The court, though, opted to leave intact the bulk of Senate Bill 658, including controversial provisions that prohibit public schools, colleges and CareerTechs from implementing COVID-19 vaccination or vaccine passport requirements and barring local rules that require only unvaccinated students to be masked. They also left in place a requirement that any mask mandates be reconsidered at each regularly scheduled board meeting, and a provision that requires districts considering implementing a mask mandate to first consult with local county health department officials.

However, the court said state law prohibits one level of government from exercising the powers that belong to another, and legislators “usurped” the independence guaranteed to locally-elected school boards. The governor has neither constitutional or statutory authority over the operation of schools, the court found.

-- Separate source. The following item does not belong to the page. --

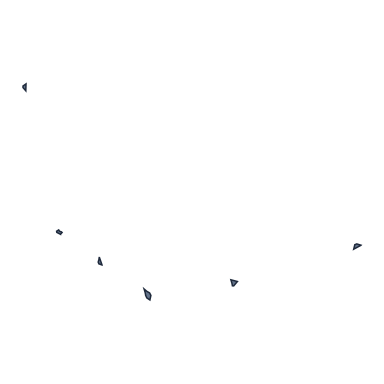 an SVG outline of Gaafu Dhaalu
{"feature_id": "MDV-5241", "entity_name": "Gaafu Dhaalu", "entity_type": "Atoll", "adm_level": 1, "iso_a3": "MDV", "parent_name": "Maldives", "parent_adm1": "", "projection": "mercator", "projection_center": [73.082, 0.355], "detail": "coarse", "context": "isolated", "style": "filled", "palette": "slate", "viewbox_px": 384, "rotation_deg": 0, "n_neighbors": 0, "source": "natural_earth", "source_scale": "10m", "svg_char_len": 684}
<svg xmlns="http://www.w3.org/2000/svg" viewBox="0 0 384 384"><path d="M144.1,289.0L146.8,291.3L149.6,292.9L150.9,295.4L149.9,300.0L146.8,297.9L145.6,295.3L145.6,294.9L145.1,292.3L144.1,289.0ZM230.9,279.8L237.4,281.5L233.7,285.9L232.4,285.8L231.9,283.1L230.9,279.8ZM361.0,245.2L360.9,245.3L353.7,249.2L354.8,244.7L356.8,243.9L361.0,245.2ZM99.3,256.9L99.3,257.1L102.0,264.9L102.0,265.0L98.8,263.8L98.5,262.9L98.2,262.1L98.5,260.9L98.9,259.8L98.9,259.5L99.3,256.9ZM26.0,83.9L25.8,90.8L23.0,87.6L23.0,86.0L26.0,83.9ZM58.7,229.9L59.6,231.3L61.3,231.8L61.8,232.2L62.1,232.5L60.5,234.2L60.5,234.3L56.8,232.4L56.6,231.2L58.7,229.9Z" fill="#64748b" stroke="#1e293b" stroke-width="1.5"/></svg>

“A local district’s authority to protect its students under the statutes at issue is totally dependent on the governor declaring an emergency,” the court wrote in its opinion. “Without such a delegation the school district is powerless and it is denied local control.”

The ruling came more than a year after an Oklahoma County district judge issued a temporary injunction on the mask mandate prohibition on the grounds that the law singled out students in public school while excluding those attending private schools.

In August 2021, a group of doctors and parents sued the Legislature and the governor over the law. Supporters said it protects parental choice by banning public schools, colleges, universities and technical programs from mandating masks for unvaccinated students unless Gov. Kevin Stitt declared a state of emergency. Critics said it prevented local school districts from issuing mask mandates aimed at slowing the spread of COVID-19, particularly among students who were not yet eligible to be vaccinated.

“We are pleased the Oklahoma Supreme Court sided with local control and upheld the ability of schools to protect their students and staff,” said Dr. David Holden, Oklahoma State Medical Association president, in a statement. The group was among those challenging the constitutionality of the law.

Holden said they’re reviewing the ruling and discussing any next steps with other plaintiffs.

State Sen. Rob Standridge, R-Norman, the Senate author, said he was also reviewing the ruling to see if any additional legislation might be needed.

He said while he’s not aware of any remaining school mask mandates, the Legislature may need to reconsider the issue so that children are protected next time “and they’re aren’t used as some kind of political pawns like they were this time.”

“That’s not correct. It’s not healthy,” Standridge added. “The studies show clearly now that the medical device should be forced on children only with the approval of their parents.”

Still, he said he wasn’t completely surprised the court would object to the delegating of such authority to the governor given that the state Legislature clearly has authority over the public education system.

State Rep. Kevin West, R-Moore, the House author, said the most important provisions of the law remain intact including COVID-19 vaccine disclosure exemptions and what he viewed as the most important part – the requirement that districts be transparent about masking requirements and provide parents the ability to give feedback about it at every regularly scheduled board meeting.

“I was certainly very glad that all of that stayed in there,” West said.

He said in Oklahoma, districts had big meetings to discuss mandates, would implement them and provide no updates until they decided to end it.

“One of my personal primary objectives was to ensure that the parents that want to have a voice in it had a platform to have that voice,” West said.